Faculty, Staff and Student Publications

Publication Date

5-1-2025

Journal

Blood Neoplsasia

DOI

10.1016/j.bneo.2025.100071

PMID

40453133

PMCID

PMC12067906

PubMedCentral® Posted Date

1-23-2025

PubMedCentral® Full Text Version

Post-print

Abstract

Although decitabine (DAC) shows activity against myelodysplastic syndrome (MDS) and acute myeloid leukemia (AML), patient responses are limited, and prognoses remain poor. Preclinical studies have indicated that arsenic trioxide (ATO) and carboplatin (Carbo) enhance DAC's epigenetic gene derepression.
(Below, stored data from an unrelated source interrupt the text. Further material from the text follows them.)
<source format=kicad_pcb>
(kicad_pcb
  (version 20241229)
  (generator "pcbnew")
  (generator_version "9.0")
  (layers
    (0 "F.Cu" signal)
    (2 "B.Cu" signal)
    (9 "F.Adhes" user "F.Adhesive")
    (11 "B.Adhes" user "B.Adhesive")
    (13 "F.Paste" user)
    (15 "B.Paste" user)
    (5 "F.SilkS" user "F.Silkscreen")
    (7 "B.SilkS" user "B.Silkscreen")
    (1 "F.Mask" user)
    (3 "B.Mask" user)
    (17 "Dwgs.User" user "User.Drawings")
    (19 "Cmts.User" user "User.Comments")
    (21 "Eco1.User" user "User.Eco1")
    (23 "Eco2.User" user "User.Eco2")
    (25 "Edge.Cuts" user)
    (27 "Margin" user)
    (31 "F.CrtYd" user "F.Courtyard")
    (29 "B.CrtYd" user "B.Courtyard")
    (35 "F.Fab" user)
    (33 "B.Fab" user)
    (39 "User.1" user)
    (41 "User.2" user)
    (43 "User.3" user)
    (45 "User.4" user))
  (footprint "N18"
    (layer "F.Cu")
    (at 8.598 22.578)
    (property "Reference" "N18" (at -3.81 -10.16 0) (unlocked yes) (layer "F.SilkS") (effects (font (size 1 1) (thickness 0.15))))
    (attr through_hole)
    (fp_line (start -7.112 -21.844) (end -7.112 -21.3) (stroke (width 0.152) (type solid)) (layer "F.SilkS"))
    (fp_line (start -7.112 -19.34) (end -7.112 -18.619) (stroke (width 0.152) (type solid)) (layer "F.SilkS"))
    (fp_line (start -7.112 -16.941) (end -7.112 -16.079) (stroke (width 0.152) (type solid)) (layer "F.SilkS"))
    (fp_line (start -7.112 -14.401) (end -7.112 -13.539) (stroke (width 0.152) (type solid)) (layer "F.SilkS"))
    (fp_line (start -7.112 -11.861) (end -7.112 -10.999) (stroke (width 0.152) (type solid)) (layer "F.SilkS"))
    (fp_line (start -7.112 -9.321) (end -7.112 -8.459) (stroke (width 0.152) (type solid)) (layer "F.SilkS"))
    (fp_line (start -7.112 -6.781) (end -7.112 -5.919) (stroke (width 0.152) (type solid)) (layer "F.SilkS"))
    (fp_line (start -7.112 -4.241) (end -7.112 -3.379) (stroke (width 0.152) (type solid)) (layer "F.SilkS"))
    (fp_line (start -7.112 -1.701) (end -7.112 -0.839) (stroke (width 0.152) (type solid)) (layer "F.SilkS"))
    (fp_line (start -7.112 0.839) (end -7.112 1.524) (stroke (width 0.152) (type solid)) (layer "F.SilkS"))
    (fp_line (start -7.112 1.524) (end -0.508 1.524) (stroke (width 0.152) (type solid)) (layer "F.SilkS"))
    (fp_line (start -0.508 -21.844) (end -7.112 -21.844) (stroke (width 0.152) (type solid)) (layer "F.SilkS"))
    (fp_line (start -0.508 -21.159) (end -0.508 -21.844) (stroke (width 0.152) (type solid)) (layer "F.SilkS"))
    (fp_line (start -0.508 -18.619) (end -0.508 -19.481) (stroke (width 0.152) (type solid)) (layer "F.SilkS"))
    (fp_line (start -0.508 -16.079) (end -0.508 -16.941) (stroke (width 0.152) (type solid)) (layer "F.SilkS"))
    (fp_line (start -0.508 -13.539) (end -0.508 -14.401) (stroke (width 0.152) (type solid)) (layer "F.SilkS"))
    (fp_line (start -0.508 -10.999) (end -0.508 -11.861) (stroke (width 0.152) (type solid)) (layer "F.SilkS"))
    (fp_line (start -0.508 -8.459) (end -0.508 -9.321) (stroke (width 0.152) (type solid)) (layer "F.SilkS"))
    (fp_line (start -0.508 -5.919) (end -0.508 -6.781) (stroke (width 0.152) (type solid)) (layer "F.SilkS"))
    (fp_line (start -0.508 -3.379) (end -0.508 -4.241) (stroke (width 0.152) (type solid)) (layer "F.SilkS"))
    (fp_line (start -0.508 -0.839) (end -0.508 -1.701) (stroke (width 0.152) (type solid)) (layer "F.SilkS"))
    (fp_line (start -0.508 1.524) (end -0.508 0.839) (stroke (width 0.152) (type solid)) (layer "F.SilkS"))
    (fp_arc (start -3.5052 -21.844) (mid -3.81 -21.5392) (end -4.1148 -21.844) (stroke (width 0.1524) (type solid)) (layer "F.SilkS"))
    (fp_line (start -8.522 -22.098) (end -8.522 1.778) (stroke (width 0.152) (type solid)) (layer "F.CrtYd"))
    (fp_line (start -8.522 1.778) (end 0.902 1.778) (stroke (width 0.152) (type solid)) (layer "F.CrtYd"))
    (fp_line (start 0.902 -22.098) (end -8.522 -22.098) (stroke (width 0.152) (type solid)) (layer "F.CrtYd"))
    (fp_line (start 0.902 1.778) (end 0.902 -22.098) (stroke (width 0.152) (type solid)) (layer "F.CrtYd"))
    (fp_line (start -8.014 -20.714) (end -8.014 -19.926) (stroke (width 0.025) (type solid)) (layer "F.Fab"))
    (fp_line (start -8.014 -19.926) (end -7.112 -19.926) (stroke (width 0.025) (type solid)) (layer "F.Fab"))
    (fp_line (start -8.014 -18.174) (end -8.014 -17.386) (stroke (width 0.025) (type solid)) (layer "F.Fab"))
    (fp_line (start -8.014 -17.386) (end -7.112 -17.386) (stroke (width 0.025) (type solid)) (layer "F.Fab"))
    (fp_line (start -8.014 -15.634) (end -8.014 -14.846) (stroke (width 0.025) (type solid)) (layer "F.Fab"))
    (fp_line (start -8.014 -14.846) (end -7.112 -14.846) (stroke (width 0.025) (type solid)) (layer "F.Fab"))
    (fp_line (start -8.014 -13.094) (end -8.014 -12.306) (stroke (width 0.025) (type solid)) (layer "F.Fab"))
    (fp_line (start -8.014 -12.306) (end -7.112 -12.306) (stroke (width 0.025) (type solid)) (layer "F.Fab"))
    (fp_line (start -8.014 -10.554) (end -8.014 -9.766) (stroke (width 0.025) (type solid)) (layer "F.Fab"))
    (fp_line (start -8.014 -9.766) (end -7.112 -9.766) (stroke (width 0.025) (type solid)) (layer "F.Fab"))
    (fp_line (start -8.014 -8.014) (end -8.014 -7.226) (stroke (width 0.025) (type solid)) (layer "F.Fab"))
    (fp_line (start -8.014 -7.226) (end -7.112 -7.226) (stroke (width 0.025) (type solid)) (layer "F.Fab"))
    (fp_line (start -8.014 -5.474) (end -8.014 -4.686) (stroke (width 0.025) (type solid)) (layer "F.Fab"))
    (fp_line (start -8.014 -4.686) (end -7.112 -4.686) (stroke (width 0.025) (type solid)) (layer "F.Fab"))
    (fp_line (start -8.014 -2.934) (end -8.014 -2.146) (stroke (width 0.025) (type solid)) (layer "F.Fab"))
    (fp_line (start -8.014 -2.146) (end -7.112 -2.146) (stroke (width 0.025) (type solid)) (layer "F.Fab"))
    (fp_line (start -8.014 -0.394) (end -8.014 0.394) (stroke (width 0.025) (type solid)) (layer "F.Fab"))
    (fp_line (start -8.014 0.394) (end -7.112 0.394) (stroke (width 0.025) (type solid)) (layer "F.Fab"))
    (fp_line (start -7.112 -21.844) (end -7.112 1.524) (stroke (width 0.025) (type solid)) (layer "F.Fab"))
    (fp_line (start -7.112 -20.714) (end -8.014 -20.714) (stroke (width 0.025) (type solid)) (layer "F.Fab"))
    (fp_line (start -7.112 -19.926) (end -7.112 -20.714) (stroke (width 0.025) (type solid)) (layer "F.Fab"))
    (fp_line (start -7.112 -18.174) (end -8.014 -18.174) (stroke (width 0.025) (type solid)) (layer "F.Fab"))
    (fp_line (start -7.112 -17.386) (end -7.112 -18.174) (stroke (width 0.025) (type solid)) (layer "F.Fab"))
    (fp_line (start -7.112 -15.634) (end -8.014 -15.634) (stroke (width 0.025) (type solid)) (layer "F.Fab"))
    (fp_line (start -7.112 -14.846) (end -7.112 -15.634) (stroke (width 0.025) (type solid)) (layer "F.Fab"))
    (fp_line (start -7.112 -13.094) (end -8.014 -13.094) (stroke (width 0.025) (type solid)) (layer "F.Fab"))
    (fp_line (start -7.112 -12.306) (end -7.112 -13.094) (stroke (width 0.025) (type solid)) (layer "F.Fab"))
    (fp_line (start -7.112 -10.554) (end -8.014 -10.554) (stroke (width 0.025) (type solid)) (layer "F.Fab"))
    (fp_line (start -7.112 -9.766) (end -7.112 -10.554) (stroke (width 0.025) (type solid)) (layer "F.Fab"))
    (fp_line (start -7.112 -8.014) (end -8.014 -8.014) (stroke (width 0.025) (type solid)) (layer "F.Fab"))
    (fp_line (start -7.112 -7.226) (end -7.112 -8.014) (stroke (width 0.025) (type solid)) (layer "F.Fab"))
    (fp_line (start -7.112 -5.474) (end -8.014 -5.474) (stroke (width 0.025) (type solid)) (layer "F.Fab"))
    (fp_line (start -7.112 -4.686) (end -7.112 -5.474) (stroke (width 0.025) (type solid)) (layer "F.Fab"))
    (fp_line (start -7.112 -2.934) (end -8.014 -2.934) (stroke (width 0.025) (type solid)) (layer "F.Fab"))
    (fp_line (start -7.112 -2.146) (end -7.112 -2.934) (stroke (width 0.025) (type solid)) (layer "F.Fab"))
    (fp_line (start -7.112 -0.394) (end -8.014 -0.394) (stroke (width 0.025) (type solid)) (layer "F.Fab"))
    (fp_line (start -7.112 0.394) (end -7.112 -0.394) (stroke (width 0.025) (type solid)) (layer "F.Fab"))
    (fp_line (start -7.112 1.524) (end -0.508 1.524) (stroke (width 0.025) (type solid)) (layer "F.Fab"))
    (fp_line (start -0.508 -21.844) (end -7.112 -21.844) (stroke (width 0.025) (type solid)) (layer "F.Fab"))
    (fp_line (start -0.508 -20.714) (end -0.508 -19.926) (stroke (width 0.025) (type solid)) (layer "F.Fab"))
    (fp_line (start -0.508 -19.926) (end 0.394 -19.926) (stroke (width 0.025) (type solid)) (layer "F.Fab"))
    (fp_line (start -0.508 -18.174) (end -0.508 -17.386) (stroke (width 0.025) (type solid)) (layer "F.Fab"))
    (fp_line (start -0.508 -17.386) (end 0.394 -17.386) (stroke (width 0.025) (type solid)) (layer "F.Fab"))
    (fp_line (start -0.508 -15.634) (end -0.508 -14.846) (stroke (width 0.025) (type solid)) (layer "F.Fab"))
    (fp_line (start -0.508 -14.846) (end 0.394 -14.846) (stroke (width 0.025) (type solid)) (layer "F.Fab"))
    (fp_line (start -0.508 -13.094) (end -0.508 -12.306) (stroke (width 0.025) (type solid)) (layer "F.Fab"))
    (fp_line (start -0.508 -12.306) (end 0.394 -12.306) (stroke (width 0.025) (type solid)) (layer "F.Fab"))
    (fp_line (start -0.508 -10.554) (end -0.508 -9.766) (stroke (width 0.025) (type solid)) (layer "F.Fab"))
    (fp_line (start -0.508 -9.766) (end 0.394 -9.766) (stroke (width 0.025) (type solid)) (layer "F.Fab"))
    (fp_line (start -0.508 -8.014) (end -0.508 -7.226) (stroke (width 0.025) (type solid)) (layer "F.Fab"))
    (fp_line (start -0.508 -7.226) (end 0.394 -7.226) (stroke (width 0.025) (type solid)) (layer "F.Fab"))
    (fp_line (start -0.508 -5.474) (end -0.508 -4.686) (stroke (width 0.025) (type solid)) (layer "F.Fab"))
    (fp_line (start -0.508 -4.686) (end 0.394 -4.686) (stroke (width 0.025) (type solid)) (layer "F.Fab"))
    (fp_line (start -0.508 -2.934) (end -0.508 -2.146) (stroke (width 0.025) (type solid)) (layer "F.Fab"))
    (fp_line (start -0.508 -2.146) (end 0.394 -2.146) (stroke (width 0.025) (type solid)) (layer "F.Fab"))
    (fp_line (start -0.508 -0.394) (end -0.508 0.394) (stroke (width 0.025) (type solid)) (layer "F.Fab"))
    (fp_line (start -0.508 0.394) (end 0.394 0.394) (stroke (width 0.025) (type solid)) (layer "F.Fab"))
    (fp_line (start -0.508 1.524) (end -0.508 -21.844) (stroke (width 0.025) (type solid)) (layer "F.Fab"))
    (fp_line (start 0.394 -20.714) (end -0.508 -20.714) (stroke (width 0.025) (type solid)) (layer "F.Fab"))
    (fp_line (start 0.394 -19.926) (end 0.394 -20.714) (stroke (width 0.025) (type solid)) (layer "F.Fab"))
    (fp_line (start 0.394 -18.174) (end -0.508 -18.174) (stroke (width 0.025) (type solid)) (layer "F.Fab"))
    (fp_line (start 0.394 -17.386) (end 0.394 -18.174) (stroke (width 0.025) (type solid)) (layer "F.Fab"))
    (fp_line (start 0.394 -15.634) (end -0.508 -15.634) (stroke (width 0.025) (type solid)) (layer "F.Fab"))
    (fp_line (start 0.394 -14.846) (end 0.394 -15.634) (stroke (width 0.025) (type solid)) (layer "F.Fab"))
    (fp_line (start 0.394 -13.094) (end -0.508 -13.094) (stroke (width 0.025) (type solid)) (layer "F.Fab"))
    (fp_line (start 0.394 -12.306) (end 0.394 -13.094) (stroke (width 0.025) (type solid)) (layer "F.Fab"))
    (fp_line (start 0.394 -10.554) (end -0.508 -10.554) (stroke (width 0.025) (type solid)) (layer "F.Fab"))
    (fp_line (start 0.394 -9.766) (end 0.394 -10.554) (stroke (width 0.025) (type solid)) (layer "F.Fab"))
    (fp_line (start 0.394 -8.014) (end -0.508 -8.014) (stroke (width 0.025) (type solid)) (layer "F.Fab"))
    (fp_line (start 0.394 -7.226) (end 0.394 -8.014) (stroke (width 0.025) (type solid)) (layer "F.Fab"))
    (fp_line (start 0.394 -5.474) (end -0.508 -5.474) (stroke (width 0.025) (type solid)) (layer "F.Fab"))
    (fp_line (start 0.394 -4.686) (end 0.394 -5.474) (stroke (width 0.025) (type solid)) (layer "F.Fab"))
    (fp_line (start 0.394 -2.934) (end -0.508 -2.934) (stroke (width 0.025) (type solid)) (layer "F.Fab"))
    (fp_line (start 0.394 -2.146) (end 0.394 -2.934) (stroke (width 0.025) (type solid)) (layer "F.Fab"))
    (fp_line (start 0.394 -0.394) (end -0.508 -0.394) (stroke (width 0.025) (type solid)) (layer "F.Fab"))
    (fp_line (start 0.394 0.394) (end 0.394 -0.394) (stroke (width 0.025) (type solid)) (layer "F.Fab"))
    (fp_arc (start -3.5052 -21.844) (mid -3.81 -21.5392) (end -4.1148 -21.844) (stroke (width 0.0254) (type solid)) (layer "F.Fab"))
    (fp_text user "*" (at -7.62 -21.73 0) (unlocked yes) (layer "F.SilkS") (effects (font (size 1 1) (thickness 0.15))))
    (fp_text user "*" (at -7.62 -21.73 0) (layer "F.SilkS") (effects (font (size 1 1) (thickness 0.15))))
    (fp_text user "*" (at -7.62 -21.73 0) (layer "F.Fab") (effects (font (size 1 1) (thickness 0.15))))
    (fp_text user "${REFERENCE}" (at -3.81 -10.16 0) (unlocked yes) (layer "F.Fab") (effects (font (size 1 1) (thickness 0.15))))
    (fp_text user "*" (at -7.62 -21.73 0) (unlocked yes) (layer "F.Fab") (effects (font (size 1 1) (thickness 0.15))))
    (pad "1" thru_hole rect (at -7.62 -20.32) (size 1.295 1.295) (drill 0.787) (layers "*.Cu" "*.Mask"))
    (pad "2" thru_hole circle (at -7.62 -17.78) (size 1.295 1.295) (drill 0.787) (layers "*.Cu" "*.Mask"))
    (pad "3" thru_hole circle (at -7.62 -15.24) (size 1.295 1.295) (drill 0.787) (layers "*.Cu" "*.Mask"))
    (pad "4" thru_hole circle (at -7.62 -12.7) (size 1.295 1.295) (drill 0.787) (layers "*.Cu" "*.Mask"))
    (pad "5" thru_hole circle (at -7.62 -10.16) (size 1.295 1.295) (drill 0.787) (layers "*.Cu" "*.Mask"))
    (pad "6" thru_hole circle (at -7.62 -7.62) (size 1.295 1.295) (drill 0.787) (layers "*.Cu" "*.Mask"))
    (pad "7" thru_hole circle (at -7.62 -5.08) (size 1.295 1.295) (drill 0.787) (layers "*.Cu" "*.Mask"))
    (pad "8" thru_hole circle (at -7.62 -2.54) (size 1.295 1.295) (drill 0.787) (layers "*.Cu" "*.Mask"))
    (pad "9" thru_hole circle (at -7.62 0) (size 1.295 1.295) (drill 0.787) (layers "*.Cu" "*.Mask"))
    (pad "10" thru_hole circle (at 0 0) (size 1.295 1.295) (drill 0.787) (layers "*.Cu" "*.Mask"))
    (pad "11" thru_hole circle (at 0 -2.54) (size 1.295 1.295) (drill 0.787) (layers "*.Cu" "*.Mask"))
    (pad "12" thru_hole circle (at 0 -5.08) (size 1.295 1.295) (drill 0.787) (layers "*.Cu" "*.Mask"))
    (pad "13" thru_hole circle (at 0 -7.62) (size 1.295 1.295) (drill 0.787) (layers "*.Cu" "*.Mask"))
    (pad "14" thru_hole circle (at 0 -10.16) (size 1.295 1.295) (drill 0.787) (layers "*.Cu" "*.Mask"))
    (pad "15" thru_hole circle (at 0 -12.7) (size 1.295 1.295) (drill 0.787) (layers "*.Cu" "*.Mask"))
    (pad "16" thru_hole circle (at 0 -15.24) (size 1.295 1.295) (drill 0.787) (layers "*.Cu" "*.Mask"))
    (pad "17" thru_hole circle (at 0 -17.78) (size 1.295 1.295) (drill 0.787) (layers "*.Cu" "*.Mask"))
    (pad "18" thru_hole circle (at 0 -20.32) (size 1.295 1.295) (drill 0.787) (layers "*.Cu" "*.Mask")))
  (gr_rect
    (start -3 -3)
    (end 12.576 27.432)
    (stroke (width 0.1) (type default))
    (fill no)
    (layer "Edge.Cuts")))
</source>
Consequently, we initiated a randomized phase 2 clinical trial evaluating DAC alone, or with Carbo or ATO, in patients with MDS/AML. Thirty patients were initially randomized to receive DAC alone (20 mg/m2, days 1-5), DAC plus Carbo (AUC 5, day 8), or DAC plus ATO (0.15 mg/kg, days 1-5), followed by adaptive randomization of 61 patients, based on response rates, for at least three 28-day cycles. The primary endpoint was composite response rate; secondary endpoints included 1-year median survival, safety, and epigenetic effects. Among 91 patients (44 relapsed/refractory), no significant grade 3 or 4 toxicities were observed. Response rates were 26.7% for DAC alone, 14.3% for DAC/Carbo, and 32.3% for DAC/ATO, with DAC/ATO achieving significantly higher responses (P = .041) and more stable disease (P = .018). MDS diagnosis and prior treatment status were key response predictors. Patients with MDS receiving DAC/ATO had the longest survival (16.5 months), compared to DAC/Carbo (4.6 months) and DAC alone (9.3 months) (P = .039). Epigenetic effects were similar across groups. DAC/ATO was well tolerated and improved clinical responses and survival, compared to DAC or DAC/Carbo, particularly in MDS or chronic myelomonocytic leukemia patients. This trial was registered at www.clinicaltrials.gov as #NCT02190695.